I’ve not yet bought into the “smartphone” even though I know they kind of make sense.
Smartphone owners clearly subscribe to the belief that everything today is more urgent than it used to be (how is that possible?); they are the kind of people who want devices that guarantee the connectivity that allows you to work anywhere at all. The problem is that I really don’t want to work anywhere at all.
Gone is the brazen option of looking a client in the eye and saying their letter never arrived or their fax was garbled. Technology now tells them that you opened their email and either forgot about it or couldn’t be bothered.
I’m by no means a technophobe; my day job even requires that I advise clients on using social media. Even so my current inclination is to go into a telecoms store and ask “do you have any phones that don’t do very much?”.
Personally, I love apples and blackberries; it’s just that my preferred applications are pastry and custard or ice-cream.
Never mind that research indicates that even the most infatuated smartphone owner uses only a handful of the thousands of apps created by goatee-stroking designers. Still, sometimes obsession skews reality; last year a man tried to rob a Connecticut restaurant wielding an iPhone he claimed was a gun. He surrendered when staff responded with the low-tech “kitchen knives” app.
A speaker I heard recently said that kids today think a watch is lame because it’s a “single function device” (untrue; mine also tells me the date). They forget that many watches can also show how much money and how little taste their owners have.
My phone – which I believe the Smithsonian has its eye on — has no camera and can’t tell me if it’s raining. I don’t need it to follow the football because I’d rather avoid my rubbish team’s results. In any case, if I’m not at home I’m probably driving the car – and I’m no handset-brandishing felon.
Most apps seem aimed at the younger market. Why don’t they target the over-50s.? I’d buy a phone with an ear and nose hair trimmer. And interestingly, I’ve discovered a wonderful alternative to watching movies on a telephone — or even on a laptop screen. It’s called a television and generally it is accompanied by a much more comfy chair.

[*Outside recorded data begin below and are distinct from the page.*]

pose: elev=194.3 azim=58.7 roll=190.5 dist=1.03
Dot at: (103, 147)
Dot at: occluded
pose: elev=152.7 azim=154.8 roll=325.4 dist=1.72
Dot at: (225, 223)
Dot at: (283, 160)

I don’t like people who send emails thinking I’ll be impressed that they were “sent from my iPhone.” I like to reply by saying “received in my Armani suit while sitting in my Lexus”.
And while we’re on iPhones, may I also say that I don’t care very much for iPods – or rather I don’t understand their owners. Why would you wear an iPod when you go out for a jog? Don’t these people want to hear birdsong? Or the squeal of tyres shortly before they’re catapulted into a hedge? Does anyone really choose a hotel because its rooms are “iPod ready” or buy a car for its “iPod connectivity”? Never mind the airbags, can I listen to Coldplay?

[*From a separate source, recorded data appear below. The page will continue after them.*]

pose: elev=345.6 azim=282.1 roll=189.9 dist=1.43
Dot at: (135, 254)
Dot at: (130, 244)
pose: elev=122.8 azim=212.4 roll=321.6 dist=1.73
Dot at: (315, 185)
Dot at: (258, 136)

I don’t have a neat segue to Kindles except that they’re also increasingly popular – and, in spite of this, I suspect I shall one day buy one. I don’t think I will ever completely give up books and magazines made of paper – at least not until the world gives up producing them. The problem with a Kindle is that you will never be able to use it to fix a wobbly table. Or kill a mozzie.
It’s reasonable to assume that many people who own a smartphone, play their iPods too loud and don’t like paper in their paperbacks, also think it’s cool to tweet. In principle, I like Twitter because, properly used, it is a very effective business tool. I just hate people who tweet stuff like “just had pizza. Yummy!” or “bunions really hurting today”.

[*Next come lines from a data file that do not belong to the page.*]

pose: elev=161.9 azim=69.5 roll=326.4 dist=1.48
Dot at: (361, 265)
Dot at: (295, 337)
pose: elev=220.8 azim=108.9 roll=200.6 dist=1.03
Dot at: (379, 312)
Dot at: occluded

The technology of the 21st century has created a breed of people who love themselves dearly. Narcissus would gaze into a pond in self-adoration; his successors today dreamily reflect upon a screen. Then, convinced the world shares their passion, they start tweeting or invite you to be their friend.
The world now seems full of people who, in person, seem balanced, entertaining yet humble but become unfathomably self-absorbed when confronted by a keyboard.
Hang on…. that’s me. I think I’m in love.